Provided records>
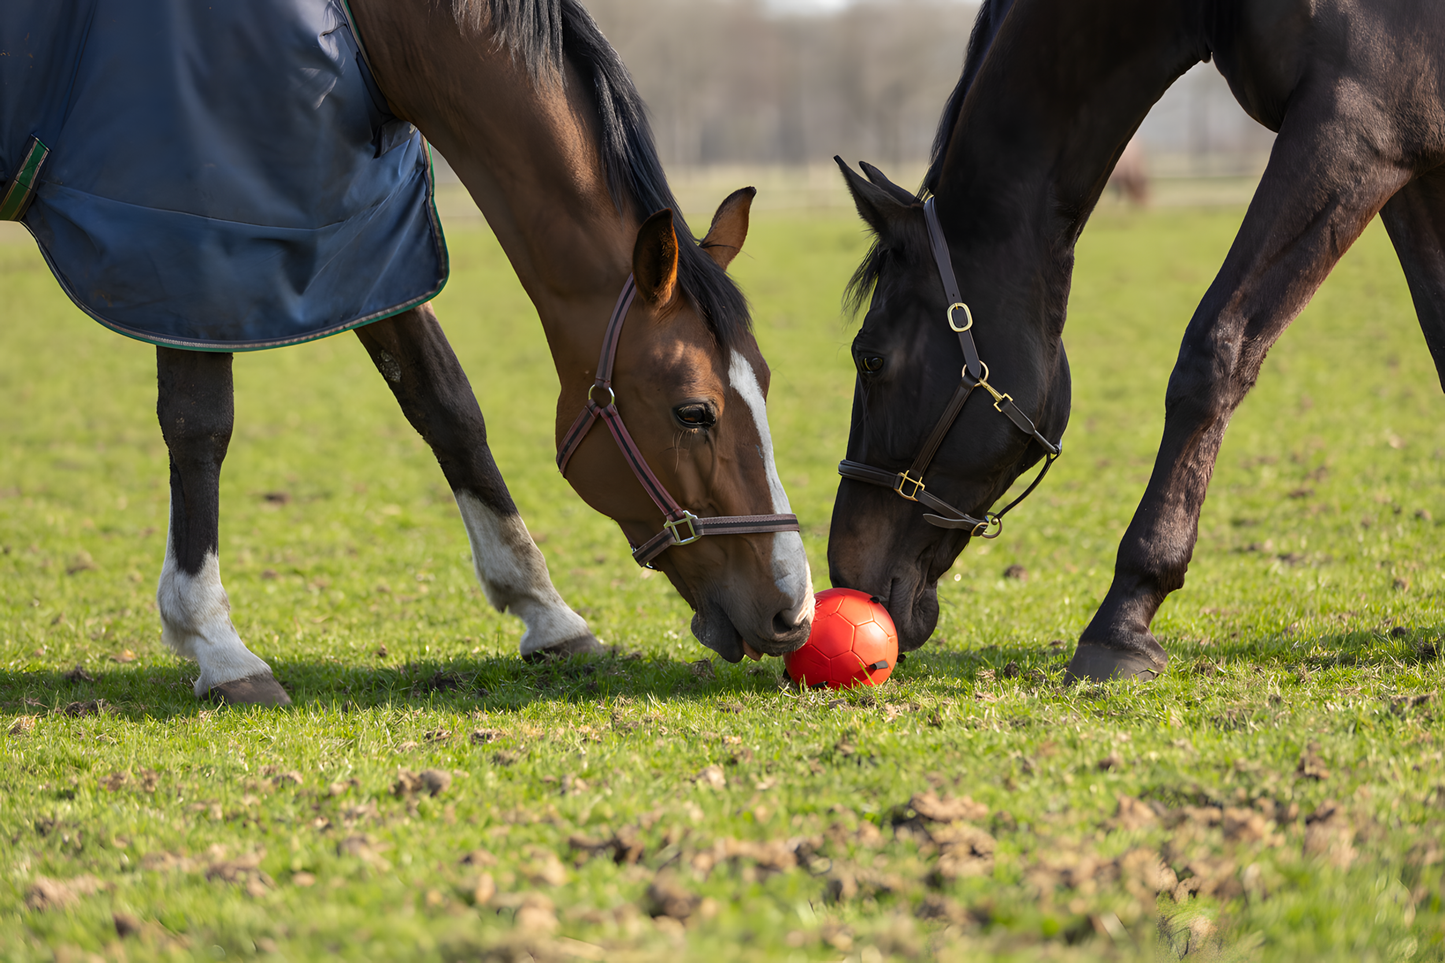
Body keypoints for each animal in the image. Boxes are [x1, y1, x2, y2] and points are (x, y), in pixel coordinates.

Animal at [3, 0, 814, 706]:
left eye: (769, 384)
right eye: (694, 411)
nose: (794, 611)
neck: (362, 30)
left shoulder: (370, 240)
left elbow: (446, 405)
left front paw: (547, 613)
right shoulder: (196, 244)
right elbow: (200, 426)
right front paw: (217, 645)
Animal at [828, 0, 1445, 680]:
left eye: (870, 358)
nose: (843, 570)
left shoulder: (1356, 124)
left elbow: (1215, 348)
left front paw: (1123, 618)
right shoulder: (1413, 158)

Requirement> Whenever a line of the data holds the string "front", pick that line out.

Written response>
left front paw: (547, 613)
right front paw: (217, 645)
left front paw: (1123, 618)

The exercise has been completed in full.